Indeed the above organizations state that there is enough food to feed the active global population however food distribution and over-consumption are problems that need to be dealt with. Currently farmers are producing food to cover necessary consumption as well as waste. According to a Comprehensive Assessment of Water Management in Agriculture conducted last year, continuation of current food production and environmental trends will lead to an even bigger global crisis. Water productivity and wastage of food must be addressed – a 50% target of reduction in losses and waste through the food and consumption chain is recommended as an achievable target.
Food for All?
What is clear is that for the world to have food security renewed effort and vigour must be put into world agriculture both at the international and national levels. On the African continent in particular the situation is critical. In 2008 FAO announced 36 countries in the midst of a serious food crisis, 21 of these are on the African continent, 9 are in Asia, 4 in Latin America and the Caribbean and 2 in Europe.

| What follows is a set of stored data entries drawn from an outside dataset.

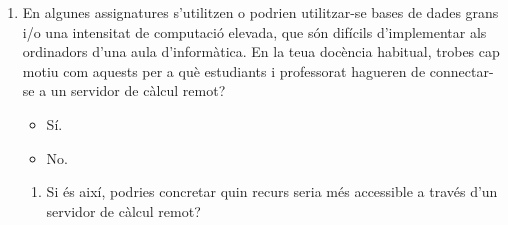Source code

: \documentclass[a4paper,12pt]{article}
\begin{document}
\begin{enumerate}
\item En algunes assignatures s'utilitzen o podrien utilitzar-se bases de dades grans i/o una intensitat
      de computació elevada, que són difícils d'implementar als ordinadors d'una aula d'informàtica.
      En la teua docència habitual, trobes cap motiu com aquests per a què estudiants i professorat
      hagueren de connectar-se a un servidor de càlcul remot?
   \begin{itemize}
   \item Sí.
   \item No.
   \end{itemize}

   \begin{enumerate}
   \item Si és així, podries concretar quin recurs seria més accessible a través d'un servidor de
         càlcul remot?
   \vspace*{1cm}
   \end{enumerate}
\end{enumerate}



\end{document}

The fact is that the world now looks to agriculture to do a number of critical things. First, boosting agriculture is the only way to guarantee food security. Second, we look to agriculture to provide balance to the ecosystem – maximizing use of the soils, water and other natural resources while ensuring environmental damage is minimized. Third, agriculture provides a source of livelihood for billions of people, primarily poor people across the globe.
It surely is time that the international community and governments take note of the importance of the farmers and rural stakeholders. Particularly in Africa, they can no longer be seen as peasants but should be seen and treated as custodians of our future.

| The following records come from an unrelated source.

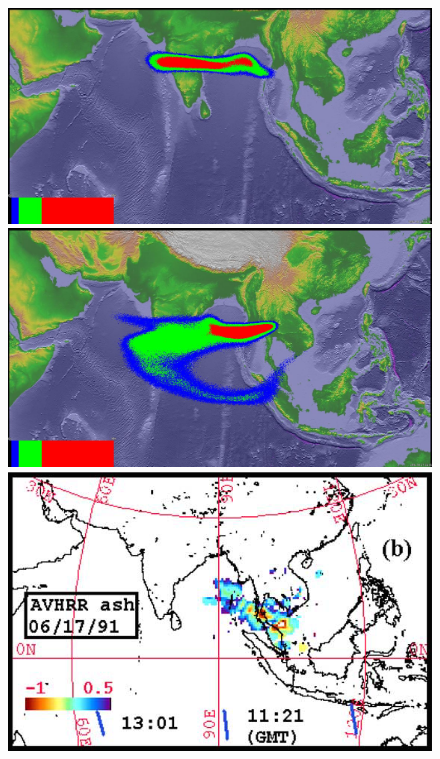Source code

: \begin{figure}[!htb]
\begin{minipage}{.325 \textwidth}
    \end{minipage}%
    \\
        \begin{minipage}{.325\textwidth}
        \centering
        \includegraphics[width=0.99 \textwidth]{Chapter-7/Figures/bent-55hr-ash}
    \end{minipage}%
    \begin{minipage}{.325 \textwidth}
        \centering
        \includegraphics[width=0.99 \textwidth]{Chapter-7/Figures/SPH-Plume-55hr-ash}
    \end{minipage}%
    \begin{minipage}{.325 \textwidth}
        \centering
        \includegraphics[width=0.99 \textwidth]{Chapter-7/Figures/OB-ash-55hr-ash}

\end{minipage}
\end{figure}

Surely, it is time that investments be targeted at these critical players to ensure that the world has sustainable food security, sustainable poverty reduction and sustainable protection of the environment.
In the words of American Statesman Daniel Webster, "Let us not forget that the cultivation of the earth is the most important labour of man. When the tillage begins, other arts will follow. The farmers, therefore, are the founders of civilization."